- Illustration by Kukryniksy, 1954
- Original title: Лошадиная фамилия
- Translator: Marian Fell (1915)
- Country: Russian Empire
- Language: Russian
- Genre(s): humour

Publication
- Published in: Peterburgskaya Gazeta
- Publisher: Adolf Marks (1899)
- Publication date: 7 July 1885

= A Horsey Name =

"A Horsey Name" (Лошадиная фамилия) is an 1885 short story by Anton Chekhov.

==Background and publication==
According to the writer and memoirist Vladimir Bogoraz, the plotline might have had to with a popular Taganrog anecdote, based on a real life incident when "...the two men, Zherebtsov and Kobylin, well-off, and known in the city, checked into a hotel simultaneously, and their names appeared on the desk, side by side. I remember well how the whole of Taganrog laughed."

The story was published for the first time by Peterburgskaya Gazeta, in its No. 183, 7 July 1885, issue, subtitled "A Scene" (Сценка) and signed A. Chekhonte (А. Чехонте). It was later included by Chekhov into Volume 2 of his Collected Works, published by Adolf Marks in 1899. During Chekhov's lifetime, it was translated into Polish, Czech and Serbo-Croatian languages. Its first English translation, by Marian Fell, appeared in the 1915 collection called Russian Silhouettes: More Stories of Russian Life.

==Plot summary==
The retired general Buldeyev, suffering from a toothache, has tried all possible means of treating it, to no avail. He is not willing, though, to remove the tooth, so some cure is to be found. The steward, Ivan Evseyevich, remembers he knew once an extremely gifted 'tooth conjurer', who used to just 'turn toward the window and spit, and the pain would go in a minute". Now living in Saratov, the wonder doctor makes his living by spit-related way of tooth-healing, which he does even by telegraph.

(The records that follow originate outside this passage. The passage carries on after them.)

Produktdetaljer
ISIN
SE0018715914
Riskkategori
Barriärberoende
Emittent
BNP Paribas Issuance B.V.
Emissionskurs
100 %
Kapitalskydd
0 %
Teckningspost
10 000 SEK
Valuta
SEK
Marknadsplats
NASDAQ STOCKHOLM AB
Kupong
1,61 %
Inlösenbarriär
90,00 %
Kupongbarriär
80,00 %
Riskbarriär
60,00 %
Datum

The general's initial reaction is skeptical, but his wife manages to persuade him that sending a telegram to Saratov at least won't kill him. The steward reckons that "every dog knows this man in Saratov", so the address won't be necessary, mentioning his name would do. And that is where the problem arises. He remembers his first name is Yakov, but cannot recall the surname. One thing he is sure of, it has something to do with... horses.

The two start to look through all possible variants. Soon the family and the whole of the household join in. The agonized general promises to pay five rubles to anyone who would help Ivan Evseyevich to recall the surname, but nothing comes out of it. He loses his patience, sends for the dentist, the tooth gets pulled out, and this brings relief.

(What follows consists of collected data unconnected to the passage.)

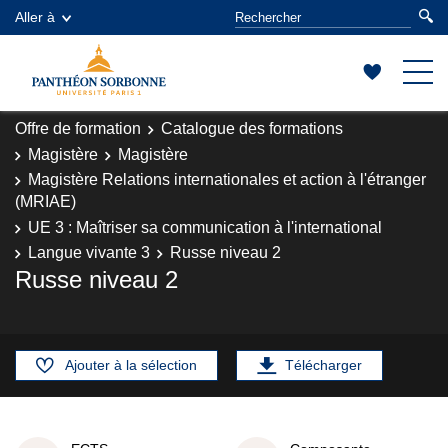
Aller à
Offre de formation
Catalogue des formations
Magistère
Magistère
Magistère Relations internationales et action à l'étranger
(MRIAE)
UE 3 : Maîtriser sa communication à l'international
Langue vivante 3
Russe niveau 2
Russe niveau 2
Ajouter à la sélection
Télécharger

On his way back to the city, the doctor meets the steward by the roadside. His eyes are fixed on the ground and he is muttering something to himself. The dentist asks if he could buy from him a load of hay. Ivan Evseyevich glares at the doctor, then without uttering a word rushes to the house. "I've remembered the name, your Excellency! Thanks to the doctor. Hayes! Hayes is the exciseman's name!" he cries, only to be contemptuously sent away.